Dorothée’s spirits being now more composed, she rose, and unlocked the door that led into the late Marchioness’s apartment, and Emily passed into a lofty chamber, hung round with dark arras, and so spacious, that the lamp she held up did not show its extent; while Dorothée, when she entered, had dropped into a chair, where, sighing deeply, she scarcely trusted herself with the view of a scene so affecting to her. It was some time before Emily perceived, through the dusk, the bed on which the Marchioness was said to have died; when, advancing to the upper end of the room, she discovered the high canopied tester of dark green damask, with the curtains descending to the floor in the fashion of a tent, half drawn, and remaining apparently, as they had been left twenty years before; and over the whole bedding was thrown a counterpane, or pall, of black velvet, that hung down to the floor. Emily shuddered, as she held the lamp over it, and looked within the dark curtains, where she almost expected to have seen a human face, and, suddenly remembering the horror she had suffered upon discovering the dying Madame Montoni in the turret-chamber of Udolpho, her spirits fainted, and she was turning from the bed, when Dorothée, who had now reached it, exclaimed, “Holy Virgin! methinks I see my lady stretched upon that pall—as when last I saw her!”
Emily, shocked by this exclamation, looked involuntarily again within the curtains, but the blackness of the pall only appeared; while Dorothée was compelled to support herself upon the side of the bed, and presently tears brought her some relief.

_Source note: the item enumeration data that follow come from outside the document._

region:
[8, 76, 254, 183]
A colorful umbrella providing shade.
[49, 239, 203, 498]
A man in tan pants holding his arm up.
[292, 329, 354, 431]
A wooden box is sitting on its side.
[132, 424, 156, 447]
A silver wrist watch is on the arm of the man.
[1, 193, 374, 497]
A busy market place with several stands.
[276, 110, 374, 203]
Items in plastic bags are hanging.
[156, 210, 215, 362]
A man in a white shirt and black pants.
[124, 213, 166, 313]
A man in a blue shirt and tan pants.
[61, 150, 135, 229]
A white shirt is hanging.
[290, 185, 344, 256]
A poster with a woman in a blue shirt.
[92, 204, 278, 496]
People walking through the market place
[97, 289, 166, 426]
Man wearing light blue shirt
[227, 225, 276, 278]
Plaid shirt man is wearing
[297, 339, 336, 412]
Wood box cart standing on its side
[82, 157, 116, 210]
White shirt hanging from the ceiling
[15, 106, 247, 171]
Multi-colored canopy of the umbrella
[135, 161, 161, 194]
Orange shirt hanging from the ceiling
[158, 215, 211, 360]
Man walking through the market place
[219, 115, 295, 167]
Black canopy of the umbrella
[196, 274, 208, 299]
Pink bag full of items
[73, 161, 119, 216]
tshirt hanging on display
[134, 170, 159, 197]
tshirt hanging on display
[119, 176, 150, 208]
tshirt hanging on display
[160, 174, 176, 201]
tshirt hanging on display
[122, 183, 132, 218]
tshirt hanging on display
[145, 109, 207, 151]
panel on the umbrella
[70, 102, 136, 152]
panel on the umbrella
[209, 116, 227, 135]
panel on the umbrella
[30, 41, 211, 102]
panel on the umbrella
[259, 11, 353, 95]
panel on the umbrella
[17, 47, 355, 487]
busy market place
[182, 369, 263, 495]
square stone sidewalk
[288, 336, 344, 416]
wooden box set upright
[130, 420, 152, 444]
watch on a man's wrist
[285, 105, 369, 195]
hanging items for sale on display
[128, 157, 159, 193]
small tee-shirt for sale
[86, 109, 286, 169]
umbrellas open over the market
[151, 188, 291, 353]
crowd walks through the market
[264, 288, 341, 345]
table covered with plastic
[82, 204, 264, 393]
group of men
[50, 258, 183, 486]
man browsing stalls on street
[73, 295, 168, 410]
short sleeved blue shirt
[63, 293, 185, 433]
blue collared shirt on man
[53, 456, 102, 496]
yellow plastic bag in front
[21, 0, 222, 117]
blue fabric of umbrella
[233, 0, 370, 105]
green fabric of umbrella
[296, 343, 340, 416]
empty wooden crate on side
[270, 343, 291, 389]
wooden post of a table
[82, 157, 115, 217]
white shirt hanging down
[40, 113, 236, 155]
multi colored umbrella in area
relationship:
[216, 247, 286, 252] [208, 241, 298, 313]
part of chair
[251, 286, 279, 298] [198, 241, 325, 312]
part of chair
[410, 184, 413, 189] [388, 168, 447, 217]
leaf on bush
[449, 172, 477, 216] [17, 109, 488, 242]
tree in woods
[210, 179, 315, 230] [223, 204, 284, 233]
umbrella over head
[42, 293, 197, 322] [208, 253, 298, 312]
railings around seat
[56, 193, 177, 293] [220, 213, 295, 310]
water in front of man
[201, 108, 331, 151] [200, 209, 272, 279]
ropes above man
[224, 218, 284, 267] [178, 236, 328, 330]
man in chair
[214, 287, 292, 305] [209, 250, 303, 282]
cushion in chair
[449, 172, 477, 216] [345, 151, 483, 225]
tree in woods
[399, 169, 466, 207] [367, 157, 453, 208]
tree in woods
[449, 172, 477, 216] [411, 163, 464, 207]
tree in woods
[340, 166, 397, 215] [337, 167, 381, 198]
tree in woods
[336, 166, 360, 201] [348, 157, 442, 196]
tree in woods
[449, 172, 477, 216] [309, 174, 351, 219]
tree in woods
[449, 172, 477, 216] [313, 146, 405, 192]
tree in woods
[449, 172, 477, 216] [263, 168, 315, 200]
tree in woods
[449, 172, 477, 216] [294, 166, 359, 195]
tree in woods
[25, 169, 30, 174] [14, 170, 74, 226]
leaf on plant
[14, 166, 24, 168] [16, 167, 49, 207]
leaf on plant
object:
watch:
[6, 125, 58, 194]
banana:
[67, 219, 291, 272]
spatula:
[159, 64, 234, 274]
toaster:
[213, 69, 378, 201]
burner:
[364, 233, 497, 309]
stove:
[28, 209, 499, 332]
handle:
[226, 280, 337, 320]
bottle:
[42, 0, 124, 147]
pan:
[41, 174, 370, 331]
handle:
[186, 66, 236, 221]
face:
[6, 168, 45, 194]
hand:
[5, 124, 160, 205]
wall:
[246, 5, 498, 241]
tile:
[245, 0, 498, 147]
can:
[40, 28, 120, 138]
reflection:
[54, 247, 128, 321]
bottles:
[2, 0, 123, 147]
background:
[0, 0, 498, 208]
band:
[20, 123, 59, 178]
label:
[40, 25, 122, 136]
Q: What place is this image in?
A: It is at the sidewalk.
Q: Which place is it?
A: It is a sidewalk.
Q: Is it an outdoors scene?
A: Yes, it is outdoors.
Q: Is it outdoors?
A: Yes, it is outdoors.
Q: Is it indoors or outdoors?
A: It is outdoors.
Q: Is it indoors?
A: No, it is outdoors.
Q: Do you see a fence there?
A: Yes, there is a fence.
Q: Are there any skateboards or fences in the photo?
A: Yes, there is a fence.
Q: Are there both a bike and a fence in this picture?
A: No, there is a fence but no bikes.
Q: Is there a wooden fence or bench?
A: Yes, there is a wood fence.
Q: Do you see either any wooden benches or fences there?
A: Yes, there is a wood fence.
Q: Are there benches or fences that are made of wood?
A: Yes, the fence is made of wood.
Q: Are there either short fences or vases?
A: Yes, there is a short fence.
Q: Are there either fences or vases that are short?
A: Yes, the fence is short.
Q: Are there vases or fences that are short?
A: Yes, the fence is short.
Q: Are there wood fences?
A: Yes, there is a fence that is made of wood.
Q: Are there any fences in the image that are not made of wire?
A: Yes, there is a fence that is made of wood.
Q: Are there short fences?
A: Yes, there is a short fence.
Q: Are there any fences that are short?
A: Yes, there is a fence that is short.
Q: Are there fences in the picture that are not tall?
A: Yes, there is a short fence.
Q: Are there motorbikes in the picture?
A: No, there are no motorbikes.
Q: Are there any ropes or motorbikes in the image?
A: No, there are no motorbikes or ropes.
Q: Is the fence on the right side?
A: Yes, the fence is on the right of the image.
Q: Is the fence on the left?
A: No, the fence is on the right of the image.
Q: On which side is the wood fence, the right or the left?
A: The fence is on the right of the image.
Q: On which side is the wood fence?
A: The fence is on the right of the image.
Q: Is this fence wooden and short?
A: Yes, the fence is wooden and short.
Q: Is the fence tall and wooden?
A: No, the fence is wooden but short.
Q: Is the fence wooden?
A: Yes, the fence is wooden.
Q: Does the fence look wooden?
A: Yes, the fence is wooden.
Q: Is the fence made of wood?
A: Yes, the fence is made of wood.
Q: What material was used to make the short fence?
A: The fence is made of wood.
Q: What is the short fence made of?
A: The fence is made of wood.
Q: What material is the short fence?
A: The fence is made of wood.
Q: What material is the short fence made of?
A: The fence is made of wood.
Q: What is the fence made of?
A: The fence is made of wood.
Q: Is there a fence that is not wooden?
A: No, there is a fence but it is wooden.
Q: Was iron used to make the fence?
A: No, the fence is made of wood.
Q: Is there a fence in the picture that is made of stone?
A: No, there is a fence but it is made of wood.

“Ah!” said she, after she had wept awhile, “it was here I sat on that terrible night, and held my lady’s hand, and heard her last words, and saw all her sufferings—here she died in my arms!”
“Do not indulge these painful recollections,” said Emily, “let us go. Show me the picture you mentioned, if it will not too much affect you.”
“It hangs in the oriel,” said Dorothée rising, and going towards a small door near the bed’s head, which she opened, and Emily followed with the light into the closet of the late Marchioness.
“Alas! there she is, ma’amselle,” said Dorothée, pointing to a portrait of a lady, “there is her very self! just as she looked when she came first to the château. You see, madam, she was all blooming like you, then—and so soon to be cut off!”
While Dorothée spoke, Emily was attentively examining the picture, which bore a strong resemblance to the miniature, though the expression of the countenance in each was somewhat different; but still she thought she perceived something of that pensive melancholy in the portrait, which so strongly characterised the miniature.
“Pray, ma’amselle, stand beside the picture, that I may look at you together,” said Dorothée, who, when the request was complied with, exclaimed again at the resemblance. Emily also, as she gazed upon it, thought that she had somewhere seen a person very like it, though she could not now recollect who this was.
In this closet were many memorials of the departed Marchioness; a robe and several articles of her dress were scattered upon the chairs, as if they had just been thrown off. On the floor were a pair of black satin slippers, and, on the dressing-table, a pair of gloves and a long black veil, which, as Emily took it up to examine, she perceived was dropping to pieces with age.
“Ah!” said Dorothée, observing the veil, “my lady’s hand laid it there; it has never been moved since!”